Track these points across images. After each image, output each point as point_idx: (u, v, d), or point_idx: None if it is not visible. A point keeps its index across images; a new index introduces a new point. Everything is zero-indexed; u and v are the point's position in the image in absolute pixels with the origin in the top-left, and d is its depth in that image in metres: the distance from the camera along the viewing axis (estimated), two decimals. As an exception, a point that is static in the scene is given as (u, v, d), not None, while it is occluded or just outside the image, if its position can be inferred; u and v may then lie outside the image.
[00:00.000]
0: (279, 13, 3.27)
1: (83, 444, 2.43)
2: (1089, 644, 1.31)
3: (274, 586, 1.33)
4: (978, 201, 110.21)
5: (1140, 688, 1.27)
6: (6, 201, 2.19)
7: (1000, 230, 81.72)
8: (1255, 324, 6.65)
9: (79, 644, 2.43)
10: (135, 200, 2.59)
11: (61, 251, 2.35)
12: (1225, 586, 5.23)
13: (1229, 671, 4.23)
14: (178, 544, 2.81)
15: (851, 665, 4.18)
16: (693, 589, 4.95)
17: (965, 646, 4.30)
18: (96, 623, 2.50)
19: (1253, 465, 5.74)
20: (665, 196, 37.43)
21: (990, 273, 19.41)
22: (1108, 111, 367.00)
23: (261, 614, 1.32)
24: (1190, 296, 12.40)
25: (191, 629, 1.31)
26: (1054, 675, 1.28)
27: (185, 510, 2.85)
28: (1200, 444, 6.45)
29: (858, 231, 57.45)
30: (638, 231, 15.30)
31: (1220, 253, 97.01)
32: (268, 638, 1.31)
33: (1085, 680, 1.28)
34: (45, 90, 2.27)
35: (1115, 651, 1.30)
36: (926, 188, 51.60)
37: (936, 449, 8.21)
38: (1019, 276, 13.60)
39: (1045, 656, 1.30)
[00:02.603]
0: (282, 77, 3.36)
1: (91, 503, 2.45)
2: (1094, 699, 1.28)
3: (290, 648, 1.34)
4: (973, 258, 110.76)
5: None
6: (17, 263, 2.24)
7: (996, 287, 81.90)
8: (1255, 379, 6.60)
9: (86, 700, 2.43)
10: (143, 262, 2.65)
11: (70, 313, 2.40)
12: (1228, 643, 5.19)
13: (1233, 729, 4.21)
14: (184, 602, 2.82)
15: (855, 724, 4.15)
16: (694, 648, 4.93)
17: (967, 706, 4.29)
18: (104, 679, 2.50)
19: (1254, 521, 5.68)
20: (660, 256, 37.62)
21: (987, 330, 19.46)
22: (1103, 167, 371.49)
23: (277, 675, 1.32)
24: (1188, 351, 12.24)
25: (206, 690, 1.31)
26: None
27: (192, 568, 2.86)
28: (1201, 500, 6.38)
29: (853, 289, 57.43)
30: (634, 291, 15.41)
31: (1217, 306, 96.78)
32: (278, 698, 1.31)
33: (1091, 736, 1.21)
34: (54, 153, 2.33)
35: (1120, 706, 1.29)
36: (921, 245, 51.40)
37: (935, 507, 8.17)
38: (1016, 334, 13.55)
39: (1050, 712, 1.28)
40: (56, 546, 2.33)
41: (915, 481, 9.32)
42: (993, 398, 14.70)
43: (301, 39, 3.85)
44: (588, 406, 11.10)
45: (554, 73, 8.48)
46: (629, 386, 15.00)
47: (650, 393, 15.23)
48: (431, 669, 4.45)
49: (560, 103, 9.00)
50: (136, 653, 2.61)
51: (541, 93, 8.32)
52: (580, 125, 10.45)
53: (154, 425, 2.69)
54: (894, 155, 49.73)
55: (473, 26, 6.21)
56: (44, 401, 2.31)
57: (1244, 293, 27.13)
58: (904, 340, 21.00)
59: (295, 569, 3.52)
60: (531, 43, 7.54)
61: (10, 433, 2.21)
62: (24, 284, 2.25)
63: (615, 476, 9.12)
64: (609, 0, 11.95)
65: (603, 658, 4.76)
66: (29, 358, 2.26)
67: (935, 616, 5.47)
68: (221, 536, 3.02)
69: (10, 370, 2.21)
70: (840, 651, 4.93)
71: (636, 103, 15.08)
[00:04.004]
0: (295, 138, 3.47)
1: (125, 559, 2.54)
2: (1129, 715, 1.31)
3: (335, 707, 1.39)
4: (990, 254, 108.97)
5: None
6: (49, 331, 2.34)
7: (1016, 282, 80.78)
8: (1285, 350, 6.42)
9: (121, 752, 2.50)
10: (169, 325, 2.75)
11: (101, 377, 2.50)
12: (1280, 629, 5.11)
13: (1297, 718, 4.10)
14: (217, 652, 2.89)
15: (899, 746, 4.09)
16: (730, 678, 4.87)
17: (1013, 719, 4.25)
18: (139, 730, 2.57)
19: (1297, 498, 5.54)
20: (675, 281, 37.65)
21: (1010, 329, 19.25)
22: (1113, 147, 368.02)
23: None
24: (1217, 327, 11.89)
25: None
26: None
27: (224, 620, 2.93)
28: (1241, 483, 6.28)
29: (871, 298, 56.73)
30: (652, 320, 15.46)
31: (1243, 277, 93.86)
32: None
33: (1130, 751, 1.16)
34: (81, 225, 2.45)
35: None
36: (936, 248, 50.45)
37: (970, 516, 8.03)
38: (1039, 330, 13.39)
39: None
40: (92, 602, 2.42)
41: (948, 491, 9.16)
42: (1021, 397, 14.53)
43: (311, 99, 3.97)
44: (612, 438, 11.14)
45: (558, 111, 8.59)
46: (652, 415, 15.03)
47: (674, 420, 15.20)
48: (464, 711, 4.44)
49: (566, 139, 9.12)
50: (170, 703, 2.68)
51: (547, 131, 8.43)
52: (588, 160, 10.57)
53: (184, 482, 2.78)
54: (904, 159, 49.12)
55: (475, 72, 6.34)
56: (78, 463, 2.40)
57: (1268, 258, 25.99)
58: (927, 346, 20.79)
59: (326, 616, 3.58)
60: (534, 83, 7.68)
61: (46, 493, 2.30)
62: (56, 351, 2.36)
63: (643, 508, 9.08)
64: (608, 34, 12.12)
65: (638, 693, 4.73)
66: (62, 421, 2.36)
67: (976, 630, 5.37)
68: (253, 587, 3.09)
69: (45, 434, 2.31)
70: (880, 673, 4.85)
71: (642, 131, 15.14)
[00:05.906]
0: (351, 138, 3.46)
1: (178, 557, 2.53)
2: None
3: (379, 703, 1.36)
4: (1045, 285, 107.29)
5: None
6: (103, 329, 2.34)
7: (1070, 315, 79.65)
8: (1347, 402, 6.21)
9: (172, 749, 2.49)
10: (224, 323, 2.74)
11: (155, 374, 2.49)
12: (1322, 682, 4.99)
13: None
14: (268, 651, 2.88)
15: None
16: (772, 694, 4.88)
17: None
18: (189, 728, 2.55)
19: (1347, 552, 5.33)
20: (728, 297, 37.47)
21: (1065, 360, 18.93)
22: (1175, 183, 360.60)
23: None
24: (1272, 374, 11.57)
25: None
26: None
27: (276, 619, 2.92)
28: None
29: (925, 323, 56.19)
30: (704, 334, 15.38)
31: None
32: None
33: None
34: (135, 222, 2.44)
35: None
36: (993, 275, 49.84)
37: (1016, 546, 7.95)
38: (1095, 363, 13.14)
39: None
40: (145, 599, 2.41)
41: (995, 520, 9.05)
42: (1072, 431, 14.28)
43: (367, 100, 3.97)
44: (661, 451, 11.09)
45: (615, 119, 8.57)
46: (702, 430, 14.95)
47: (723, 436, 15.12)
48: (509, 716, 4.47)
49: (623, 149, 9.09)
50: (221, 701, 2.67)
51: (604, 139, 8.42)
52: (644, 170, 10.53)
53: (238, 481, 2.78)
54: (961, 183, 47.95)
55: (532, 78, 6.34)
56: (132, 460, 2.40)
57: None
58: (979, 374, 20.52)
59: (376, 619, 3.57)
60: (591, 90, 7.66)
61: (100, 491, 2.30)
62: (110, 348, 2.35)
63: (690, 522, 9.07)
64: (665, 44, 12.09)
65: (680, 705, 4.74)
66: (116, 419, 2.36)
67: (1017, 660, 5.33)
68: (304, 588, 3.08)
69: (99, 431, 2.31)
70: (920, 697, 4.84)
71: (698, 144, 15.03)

Required work. Please return only the lines above, starting at the line that has "24: (1190, 296, 12.40)" and ending at the line that has "39: (1045, 656, 1.30)", keeping both and leaving each one unchanged.

Response area.
24: (1190, 296, 12.40)
25: (191, 629, 1.31)
26: (1054, 675, 1.28)
27: (185, 510, 2.85)
28: (1200, 444, 6.45)
29: (858, 231, 57.45)
30: (638, 231, 15.30)
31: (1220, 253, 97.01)
32: (268, 638, 1.31)
33: (1085, 680, 1.28)
34: (45, 90, 2.27)
35: (1115, 651, 1.30)
36: (926, 188, 51.60)
37: (936, 449, 8.21)
38: (1019, 276, 13.60)
39: (1045, 656, 1.30)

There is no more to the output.